Location: you should be in the directory where you want the output produced.
File name aliases used for example command line:
- script_file.nf: the bifrost nextflow file that should be run.
- input.config: this file is a copy of one of the track template files found in the conf directory. This file has been edited by the user to include the path to the input files, as well as any software option changes. This file needs to be modified for each new data set the pipeline is run on.
- profile: this is the computer system specific executor file. The full name of the file is profile.config, but in the command line below, only the part before .config should be given. This file contains information regarding where software is, how much CPU and memory to use, and so on. Users should only need to edit this file once when starting working on a new computer system.

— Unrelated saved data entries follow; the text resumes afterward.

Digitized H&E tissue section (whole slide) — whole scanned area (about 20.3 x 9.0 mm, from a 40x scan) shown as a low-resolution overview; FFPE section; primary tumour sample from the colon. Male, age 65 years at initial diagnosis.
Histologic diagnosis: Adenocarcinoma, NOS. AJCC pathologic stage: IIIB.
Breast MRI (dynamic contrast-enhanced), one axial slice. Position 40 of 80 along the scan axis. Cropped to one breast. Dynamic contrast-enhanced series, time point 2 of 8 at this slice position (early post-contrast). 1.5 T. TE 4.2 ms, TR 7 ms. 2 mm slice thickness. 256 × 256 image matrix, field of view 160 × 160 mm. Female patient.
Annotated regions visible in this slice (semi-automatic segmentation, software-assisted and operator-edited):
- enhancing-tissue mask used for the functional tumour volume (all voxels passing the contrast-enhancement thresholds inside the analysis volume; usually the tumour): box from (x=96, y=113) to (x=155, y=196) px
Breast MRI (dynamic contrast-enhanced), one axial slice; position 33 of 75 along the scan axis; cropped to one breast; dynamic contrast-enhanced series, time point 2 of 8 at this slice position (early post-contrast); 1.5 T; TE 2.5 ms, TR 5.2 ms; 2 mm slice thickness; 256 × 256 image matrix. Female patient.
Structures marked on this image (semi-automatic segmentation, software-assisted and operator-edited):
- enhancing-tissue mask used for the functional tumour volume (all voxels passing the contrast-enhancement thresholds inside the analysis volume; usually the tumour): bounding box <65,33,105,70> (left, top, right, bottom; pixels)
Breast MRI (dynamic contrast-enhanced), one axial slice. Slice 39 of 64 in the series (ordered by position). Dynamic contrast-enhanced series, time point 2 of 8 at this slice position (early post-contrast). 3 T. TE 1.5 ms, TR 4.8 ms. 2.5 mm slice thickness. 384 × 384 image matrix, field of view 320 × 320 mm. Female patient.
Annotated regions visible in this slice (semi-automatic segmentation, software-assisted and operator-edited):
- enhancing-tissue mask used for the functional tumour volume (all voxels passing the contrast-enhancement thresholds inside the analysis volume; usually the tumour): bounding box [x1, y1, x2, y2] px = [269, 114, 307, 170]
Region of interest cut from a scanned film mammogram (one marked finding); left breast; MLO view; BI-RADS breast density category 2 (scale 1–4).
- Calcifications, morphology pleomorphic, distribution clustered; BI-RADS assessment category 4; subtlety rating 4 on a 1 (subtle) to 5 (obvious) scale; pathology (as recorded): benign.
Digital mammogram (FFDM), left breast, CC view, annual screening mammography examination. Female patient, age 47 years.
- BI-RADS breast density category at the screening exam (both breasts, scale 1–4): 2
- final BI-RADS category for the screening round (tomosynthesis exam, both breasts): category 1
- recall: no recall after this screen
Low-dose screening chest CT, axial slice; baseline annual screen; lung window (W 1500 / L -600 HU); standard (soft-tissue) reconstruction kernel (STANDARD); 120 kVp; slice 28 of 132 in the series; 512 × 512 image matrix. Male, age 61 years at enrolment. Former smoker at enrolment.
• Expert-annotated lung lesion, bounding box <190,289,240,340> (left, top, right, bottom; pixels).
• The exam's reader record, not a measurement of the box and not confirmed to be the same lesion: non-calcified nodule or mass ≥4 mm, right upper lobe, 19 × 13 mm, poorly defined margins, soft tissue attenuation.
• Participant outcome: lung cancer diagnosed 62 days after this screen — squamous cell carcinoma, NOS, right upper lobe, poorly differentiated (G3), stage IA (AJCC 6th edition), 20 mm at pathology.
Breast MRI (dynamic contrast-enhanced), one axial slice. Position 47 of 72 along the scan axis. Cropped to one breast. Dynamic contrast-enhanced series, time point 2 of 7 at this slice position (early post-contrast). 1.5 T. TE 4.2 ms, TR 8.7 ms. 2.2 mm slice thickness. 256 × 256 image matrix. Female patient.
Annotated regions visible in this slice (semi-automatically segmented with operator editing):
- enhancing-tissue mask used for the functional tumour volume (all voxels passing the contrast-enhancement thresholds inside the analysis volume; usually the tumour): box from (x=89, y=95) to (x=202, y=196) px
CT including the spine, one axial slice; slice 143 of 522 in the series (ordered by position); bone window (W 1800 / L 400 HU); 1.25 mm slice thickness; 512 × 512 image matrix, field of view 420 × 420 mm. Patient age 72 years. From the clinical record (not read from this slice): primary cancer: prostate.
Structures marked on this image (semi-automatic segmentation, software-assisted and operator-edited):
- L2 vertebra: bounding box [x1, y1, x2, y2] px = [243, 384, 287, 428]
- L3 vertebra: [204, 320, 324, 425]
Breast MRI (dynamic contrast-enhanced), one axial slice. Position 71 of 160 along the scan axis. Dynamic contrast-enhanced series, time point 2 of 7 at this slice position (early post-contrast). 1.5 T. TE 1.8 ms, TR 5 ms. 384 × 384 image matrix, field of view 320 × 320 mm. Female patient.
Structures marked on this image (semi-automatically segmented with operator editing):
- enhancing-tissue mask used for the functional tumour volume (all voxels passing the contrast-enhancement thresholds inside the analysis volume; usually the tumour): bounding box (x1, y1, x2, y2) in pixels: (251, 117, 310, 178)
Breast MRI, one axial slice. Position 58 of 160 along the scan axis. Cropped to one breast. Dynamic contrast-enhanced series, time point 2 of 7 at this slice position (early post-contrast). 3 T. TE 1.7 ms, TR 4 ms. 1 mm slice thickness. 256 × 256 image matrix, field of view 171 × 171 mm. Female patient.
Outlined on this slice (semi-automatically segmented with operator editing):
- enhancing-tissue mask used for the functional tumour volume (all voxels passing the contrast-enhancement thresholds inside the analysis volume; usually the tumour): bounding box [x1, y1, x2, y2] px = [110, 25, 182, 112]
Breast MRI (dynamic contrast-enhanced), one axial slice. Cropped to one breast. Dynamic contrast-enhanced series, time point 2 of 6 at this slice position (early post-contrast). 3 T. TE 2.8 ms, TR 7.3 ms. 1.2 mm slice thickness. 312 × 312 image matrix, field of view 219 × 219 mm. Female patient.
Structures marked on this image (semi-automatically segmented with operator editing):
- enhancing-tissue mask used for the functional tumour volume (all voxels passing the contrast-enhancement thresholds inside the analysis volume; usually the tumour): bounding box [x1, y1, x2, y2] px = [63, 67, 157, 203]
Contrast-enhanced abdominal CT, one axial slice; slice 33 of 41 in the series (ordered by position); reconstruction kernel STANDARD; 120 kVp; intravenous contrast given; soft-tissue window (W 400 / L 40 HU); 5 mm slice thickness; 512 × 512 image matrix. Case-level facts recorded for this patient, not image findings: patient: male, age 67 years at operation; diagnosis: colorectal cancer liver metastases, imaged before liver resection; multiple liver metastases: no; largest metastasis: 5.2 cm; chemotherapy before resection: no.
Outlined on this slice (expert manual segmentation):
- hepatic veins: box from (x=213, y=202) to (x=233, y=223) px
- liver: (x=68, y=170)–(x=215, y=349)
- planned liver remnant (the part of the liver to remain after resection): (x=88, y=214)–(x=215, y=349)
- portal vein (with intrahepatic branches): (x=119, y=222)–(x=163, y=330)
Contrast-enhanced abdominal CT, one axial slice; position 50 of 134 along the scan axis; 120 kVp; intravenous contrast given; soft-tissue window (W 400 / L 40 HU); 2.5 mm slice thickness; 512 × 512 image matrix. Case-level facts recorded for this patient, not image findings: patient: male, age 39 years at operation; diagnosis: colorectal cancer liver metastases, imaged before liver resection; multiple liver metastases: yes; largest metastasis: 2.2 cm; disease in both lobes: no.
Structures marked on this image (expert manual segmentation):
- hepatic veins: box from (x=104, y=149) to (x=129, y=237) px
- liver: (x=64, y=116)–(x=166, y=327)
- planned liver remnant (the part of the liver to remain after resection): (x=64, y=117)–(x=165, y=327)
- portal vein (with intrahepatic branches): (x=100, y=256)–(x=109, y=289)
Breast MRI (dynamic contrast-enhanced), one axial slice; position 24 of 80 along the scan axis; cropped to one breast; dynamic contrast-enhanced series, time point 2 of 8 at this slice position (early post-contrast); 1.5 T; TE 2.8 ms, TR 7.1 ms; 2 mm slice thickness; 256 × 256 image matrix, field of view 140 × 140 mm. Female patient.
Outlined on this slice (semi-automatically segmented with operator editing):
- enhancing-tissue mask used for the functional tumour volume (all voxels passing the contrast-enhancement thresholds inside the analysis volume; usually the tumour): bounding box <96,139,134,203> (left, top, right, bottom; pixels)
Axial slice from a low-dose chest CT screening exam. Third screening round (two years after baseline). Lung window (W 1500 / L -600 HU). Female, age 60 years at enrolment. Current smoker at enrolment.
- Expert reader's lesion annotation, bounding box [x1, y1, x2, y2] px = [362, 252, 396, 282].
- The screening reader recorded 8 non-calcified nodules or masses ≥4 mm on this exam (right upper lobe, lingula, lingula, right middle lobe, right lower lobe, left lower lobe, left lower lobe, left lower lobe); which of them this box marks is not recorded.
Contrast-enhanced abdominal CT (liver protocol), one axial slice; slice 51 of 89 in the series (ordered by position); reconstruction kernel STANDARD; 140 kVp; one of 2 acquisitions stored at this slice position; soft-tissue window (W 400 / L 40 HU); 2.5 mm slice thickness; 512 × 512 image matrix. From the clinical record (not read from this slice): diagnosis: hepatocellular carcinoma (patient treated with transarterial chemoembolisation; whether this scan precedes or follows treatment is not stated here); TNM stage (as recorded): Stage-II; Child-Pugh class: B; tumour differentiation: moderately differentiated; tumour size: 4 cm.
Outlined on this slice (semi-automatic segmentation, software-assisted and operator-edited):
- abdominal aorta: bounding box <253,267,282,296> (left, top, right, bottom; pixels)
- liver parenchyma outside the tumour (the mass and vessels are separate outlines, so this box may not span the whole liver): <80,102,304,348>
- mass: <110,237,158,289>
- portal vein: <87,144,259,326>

- path_to_bifrost_software: location of where the Bifrost software lives (i.e. the last directory name should be Bifrost).
- output_directory_name: name of the output directory that will be created.
path_to_bifrost_software/run_track.sh track_file.nf input.config profile output_directory_name
The output will be found in the output directory as specified in the command line. To find out more about what output is produced per track, see the Current tracks page.